= Что сделать 1 =
Ответьте по тексту о Гавриле и Челкаше на три вопроса:
(а) Сколько таких Гаврил, по тексту, кишело на обочине жизни?
(б) В каких штанах был Челкаш?
(в) Что сделал Челкаш, когда ему швырнули в голову камнем?
= Что сделать 2 =
Напишите продолжение текста о Гавриле и Челкаше, начав сразу после его последнего предложения.

= Исходный текст =
Разве мы все не были обречены переживать нищенские идеалы Гаврилы, разве в нашей жизни были какие-нибудь пути, кроме путей приблизительно Гаврилиных? Как-нибудь, на «крепкий грош» пристроиться на обочине жизни, равнодушно «завести коровку» и еще более равнодушно вместе с этой коровкой перебиваться с хлеба на квас… и так всю жизнь, и детям своим с христианским долготерпением и прочими формами идиотизма готовить ту же участь. На этой обочине жизни кишмя кипело такими Гаврилами — их было десятки миллионов.
А самая дорога жизни была предоставлена господам. Они мелькали мимо нас в каретах и колясках, блистали богатством, красивыми платьями и красивыми чувствами, но в общем мы редко видели их, большей частью видели только их лошадей, их кучеров, мелькающие спицы их экипажей да еще пыль, которую они поднимали. И жизни господ мы не знали, даже жизнь их лакеев и кучеров была для нас далекой, непонятной, «высшей» жизнью, такой же недоступной, как и та дорога, на обочинах которой мы копошились.
Мы привыкли к мысли, что обочина для нас неизбежна, что все проблемы жизни заключаются в том лишнем гроше, который нам удается заработать или выпросить. В общем, это была мерзкая жизнь, и наибольшей мерзостью в ней был конечно так называемый кусок хлеба. Это была та жизнь, которую мы научились по-настоящему ненавидеть только теперь, после Октября, несмотря даже на то, что «кусок хлеба» в первые годы революции часто бывал недоступной роскошью. Мы не умели ненавидеть и господ, мелькавших на дороге жизни, может быть, потому, что верили в их фатальную необходимость.
И вдруг на этой самой фешенебельной, прямой и гладкой дороге замаячил Челкаш. Его не стесняли никакие фатализмы, обычаи и правила, его не связывала никакая мода. «Он был в старых вытертых плисовых штанах, в грязной ситцевой рубахе с разорванным воротом, открывавшем его сухие и угловатые кости, обтянутые коричневой кожей».
И вот этот грязный оборванец, пьяница и вор обратился к нам с короткой речью и… назвал нашу жизнь гнусной. А когда мы швырнули в его голову камнем, он вывернул карманы и бросил нам все наворованные деньги, бросил потому, что презирал нас больше денег. И только тогда мы поняли, что наша жизнь действительно гнусная, что вся наша история сплошная мерзость и что пьяницы и воры имеют право называть нас нищими и высокомерно швырять нам наворованные деньги. Челкаш прошел мимо нас в блеске неожиданной молнии, и мы знали, что это идет тот, кто носит задорное, гневное и уверенно близкое нам имя: Максим Горький.
Так началось новое мое сознание гражданина. Я не могу отделить его от имени Горького, и вместе со мной так чувствуют многие. На моих глазах задрожали вековые ночи Российской империи и неуверенно запутались вдруг старые испытанные человеческие пути.

= Задания на понимание диаграмм =
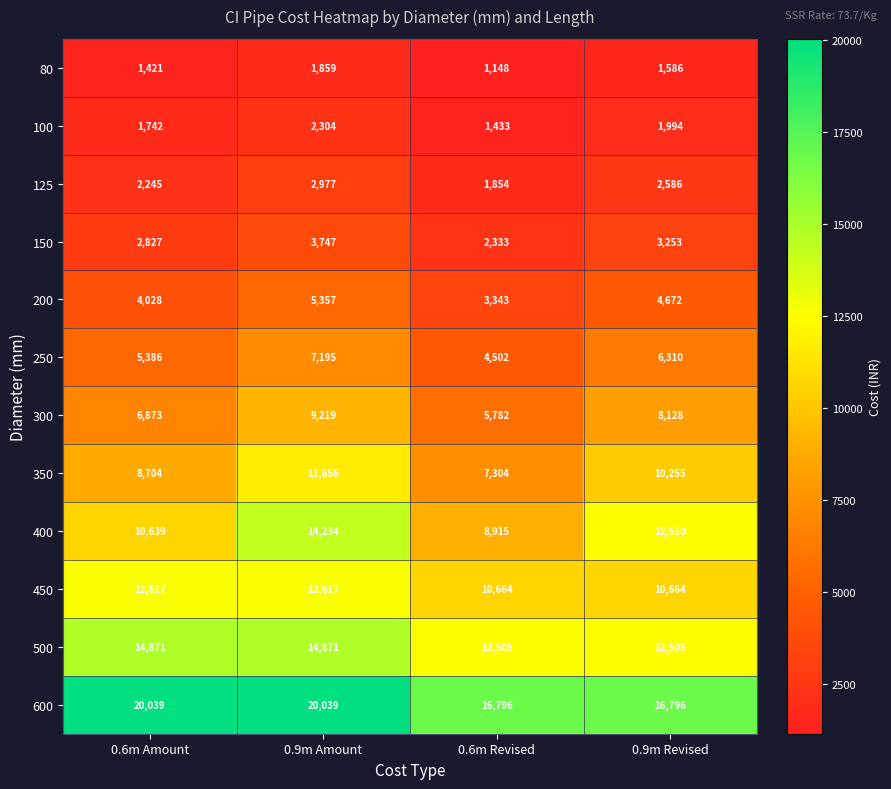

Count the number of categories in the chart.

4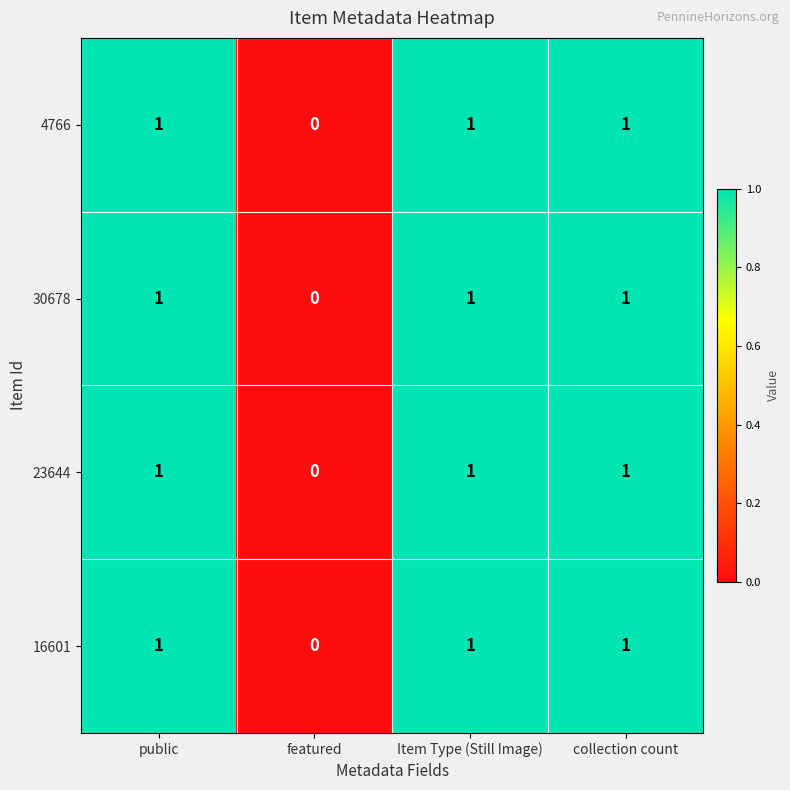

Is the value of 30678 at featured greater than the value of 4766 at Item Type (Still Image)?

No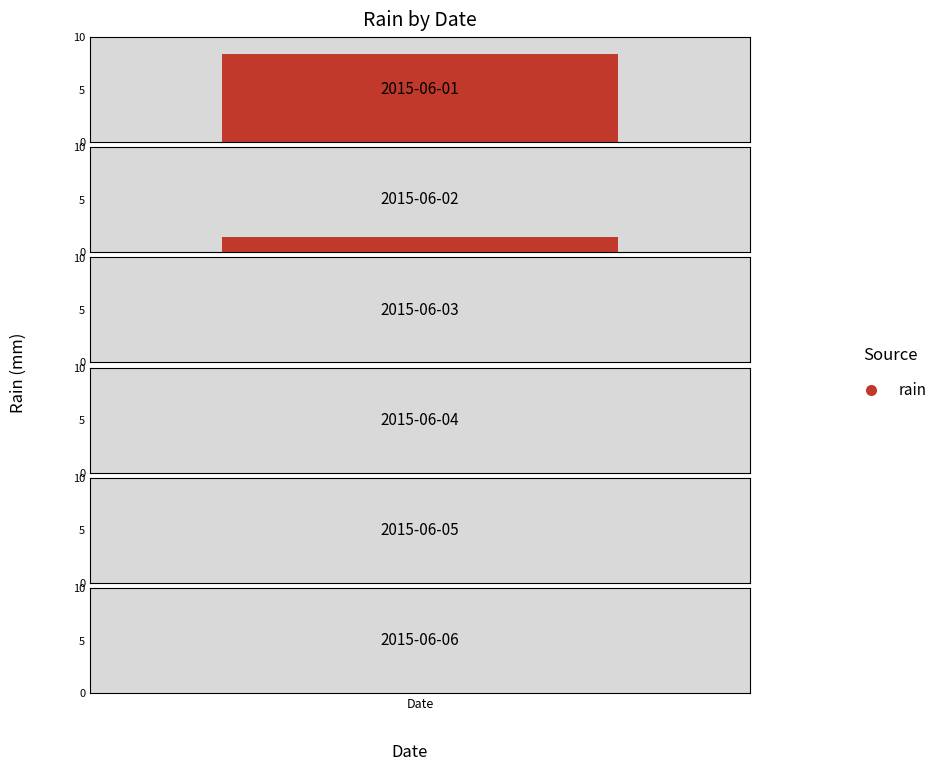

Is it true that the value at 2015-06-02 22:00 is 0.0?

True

= Место для ответа 1 =
(а) Десятки миллионов.
(б) В старых вытертых плисовых штанах.
(в) Он вывернул карманы и бросил все наворованные деньги.

= Место для ответа 2 =
И тот же чудесный бродяга, так мило показавший нам гнусность нашей жизни, тот же широконосый Максим Горький делался не только нашим укором, но и нашей радостью, когда весело и страстно сказал:
— Буря. Скоро грянет буря.
И буря действительно грянула. Российская история вдруг пошла вихрем, по-новому закопошились Гаврилы, и уже трудно стало различать, где дорога, а где обочина. Господские экипажи заспешили в разные стороны, заметались за ними волны пыли, а скоро к ним прибавились и дымные волны пожарищ. Тысячами встали новые люди, так мало похожие на Гаврил, и впереди них были великаны, каких еще не знала наша история. Ударил вдруг по нашей земле целым скопом раздирающих молний 1905 год. Очень много интересных вещей полетело вдруг к черту в этой грозе; полетели «обожаемые государи» и «верные наши подданные», могильный покой и затхлость многих медвежьих углов, графы Салиасы и князья Волконские. Как туман, начало расползаться и исчезать квалифицированное невежество Гаврил. Пыльный занавес дворянского великолепия тоже заходил под ветром, и мы увидели, что есть большая человеческая культура и большая история. Мы уже не рылись в библиотечном шкафу, теперь новые книги каким-то чудом научились находить нас, настоящие новые книги, которые звали к борьбе и не боялись бури. И теперь уже близким и родным сделалось для нас по-прежнему задорное, но теперь еще и мудрое имя: Максим Горький.
Все это прошло в дни моей юности. Батько мой был человеком старого стиля, он учил меня на медные деньги, впрочем, других у него и не было. Учили меня книги, в этом деле таким надежным для многих людей сделался пример Максима Горького: в моем культурном и нравственном росте он определил все.
Горький вплотную подошел к нашему человеческому и гражданскому бытию. Особенно после 1905 г. его деятельность, его книги и его удивительная жизнь сделалась источником наших размышлений и работы над собой.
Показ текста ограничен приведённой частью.